There are separate discussions of human biology, language, law, and customs, which all have lists of universals of the constant, conditional and statistical kind. Constant means the trait, such as the taboo against murder, is shared by every culture. Conditional means that if trait A is present then B always is, but that trait A might not be constant. Statistical traits are found in most but not necessarily all cultures (and are thus not universal, but intriguing anyway).
Gairdner attempts a list of physical constants, which is a good enough idea, but times are changing in physics and the “constants” once held dear have become malleable. But never mind. His central idea is still right: there are truths that exist independent of human minds or thought. He also has a go at the stronger Anthropic Principle, but is not convincing. However, I’ve yet to meet with an argument for that Principle that is.
The amazing thing is that universals, or even the possibility of them, were so thoroughly rejected by highly paid, tenure-wielding, peer-reviewed professors. That is, during the twentieth century the intelligentsia gathered as one and said, “There are no universals, there is nothing that is true.”
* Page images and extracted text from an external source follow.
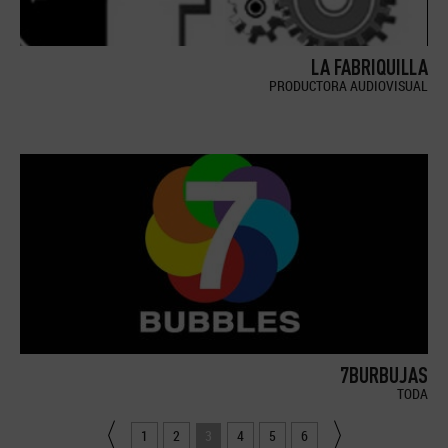
LA FABRIQUILLA
PRODUCTORA AUDIOVISUAL
7BURBUJAS
TODA
1
2
3
4
5
6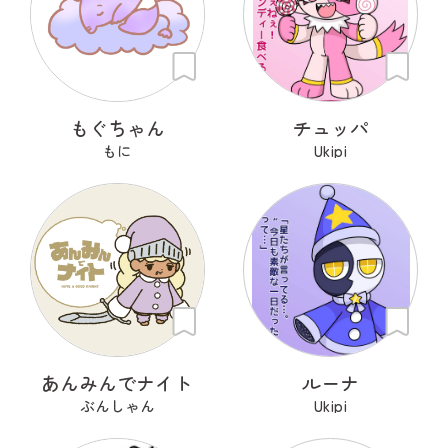
もぐちゃん
チュッパ
もに
Ukipi
あんみんでナイト
ルーナ
ぶんしゃん
Ukipi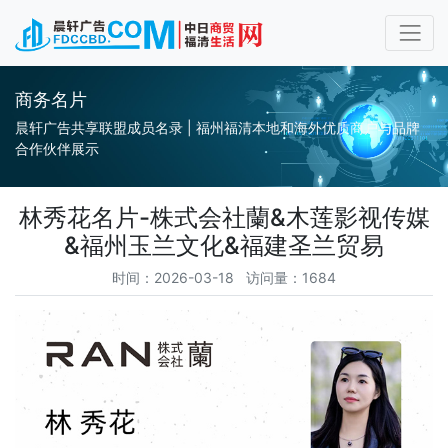
商务名片
晨轩广告共享联盟成员名录 | 福州福清本地和海外优质商户与品牌
合作伙伴展示
林秀花名片-株式会社蘭&木莲影视传媒
&福州玉兰文化&福建圣兰贸易
时间：2026-03-18 访问量：1684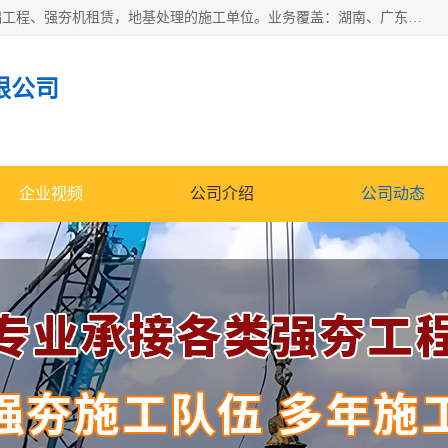
湖南业峻强夯基础工程有限公司是一家专业从事湖南强夯基础工程、强夯机租赁，地基处理的施工单位。业务覆盖：湖南、广东，江西等地。可承接1000KN.m-25000KN.m强夯（置换）工程。公司创始人是国内较早期从事强夯施工的建设者，经过多年的一步一个脚印的发展，在行业内具有较高的度和良好的口碑。
限公司
企业视频
公司介绍
公司动态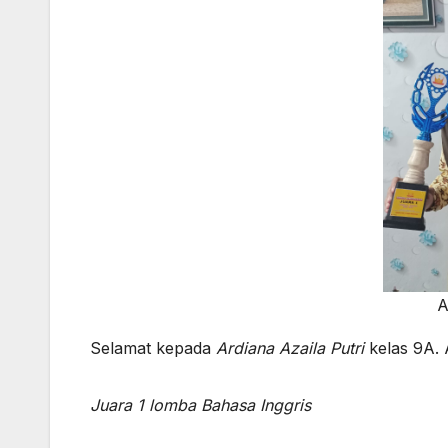
A
Selamat kepada
Ardiana Azaila Putri
kelas 9A. A
Juara 1 lomba Bahasa Inggris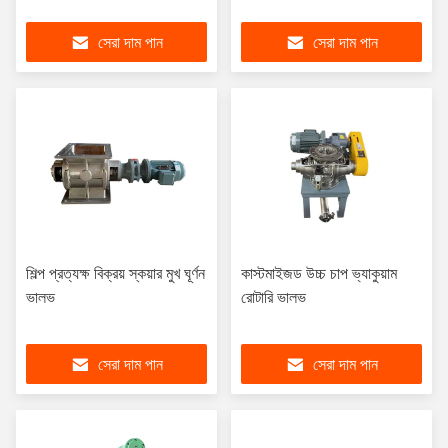
সেরা দাম পান
সেরা দাম পান
শিল্প প্রত্যক্ষ বিক্রয় স্কয়ার মুখ ঘূর্ণন
কাস্টমাইজড উচ্চ চাপ ভ্যাকুয়াম
ভালভ
রোটারি ভালভ
সেরা দাম পান
সেরা দাম পান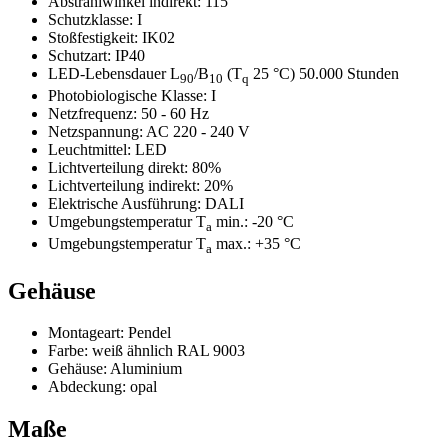
Abstrahlwinkel indirekt:
115°
Schutzklasse:
I
Stoßfestigkeit:
IK02
Schutzart:
IP40
LED-Lebensdauer L
/B
(T
25 °C) 50.000 Stunden
90
10
q
Photobiologische Klasse:
I
Netzfrequenz:
50 - 60 Hz
Netzspannung:
AC 220 - 240 V
Leuchtmittel:
LED
Lichtverteilung direkt:
80%
Lichtverteilung indirekt:
20%
Elektrische Ausführung:
DALI
Umgebungstemperatur T
min.:
-20 °C
a
Umgebungstemperatur T
max.:
+35 °C
a
Gehäuse
Montageart:
Pendel
Farbe:
weiß ähnlich RAL 9003
Gehäuse:
Aluminium
Abdeckung:
opal
Maße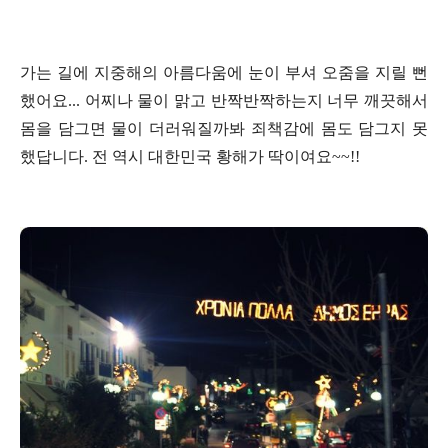
가는 길에 지중해의 아름다움에 눈이 부셔 오줌을 지릴 뻔
했어요... 어찌나 물이 맑고 반짝반짝하는지 너무 깨끗해서
몸을 담그면 물이 더러워질까봐 죄책감에 몸도 담그지 못
했답니다. 전 역시 대한민국 황해가 딱이여요~~!!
Now that is a shocking statement. But it came from a consensus of professors, and who are we mere mortals to question a consensus? So it was believed, and from it came things like judicial activism, multiculturalism etc., etc. If there is nothing universally true, academics swooned, then think of the possibilities!
Of course, the flaw in that statement was always obvious, plain, and damning. For we can ask, “Is it true that there is nothing that is universally true?” The post-modernist professor must say yes, but as he does, he makes himself a fool, albeit one with a comfortable “research” budget.
Anyway, here are a few representative examples of relativism culled from Gairdner’s book, all of which share the same self-contradictory logical flaw. You will need some familiarity with the subjects to understand some of the statements (background for each is given in the book). That these blatant flaws were overlooked—usually in the name of “good intentions”—says quite a bit about how the desire for power can so easily blind.
* Dawkins, in his Selfish Genes, says our brains have grown so large that we can rebel “against our own natures.” “We along on earth, can rebel against the tyranny of the selfish replicators.”
* Yet another German, influential legal scholar Hans Kelsen, “rejected and derided outright the claims of ‘philosophical absolutism’, which insist there is a foundational reality that exists independent of human knowledge.”
* The post-modern interpretation of literature: “All texts, and the world itself, are nothing more than ‘a galaxy of signifiers.'”
* Nietzsche “protested that all religions and philosophies are but thinly veiled attempts by their to control others by persuading them of the ‘facts’ produced only by the logic of their pet theories.”
* Derrida: “no discourse has the objective capacity to analyze another discourse.”
* Foucault: “interpretation can never be brought to an end…because there is nothing to interpret.”
* Said’s and others’ anti-foundationalism: which argues there can be no foundation in philosophy.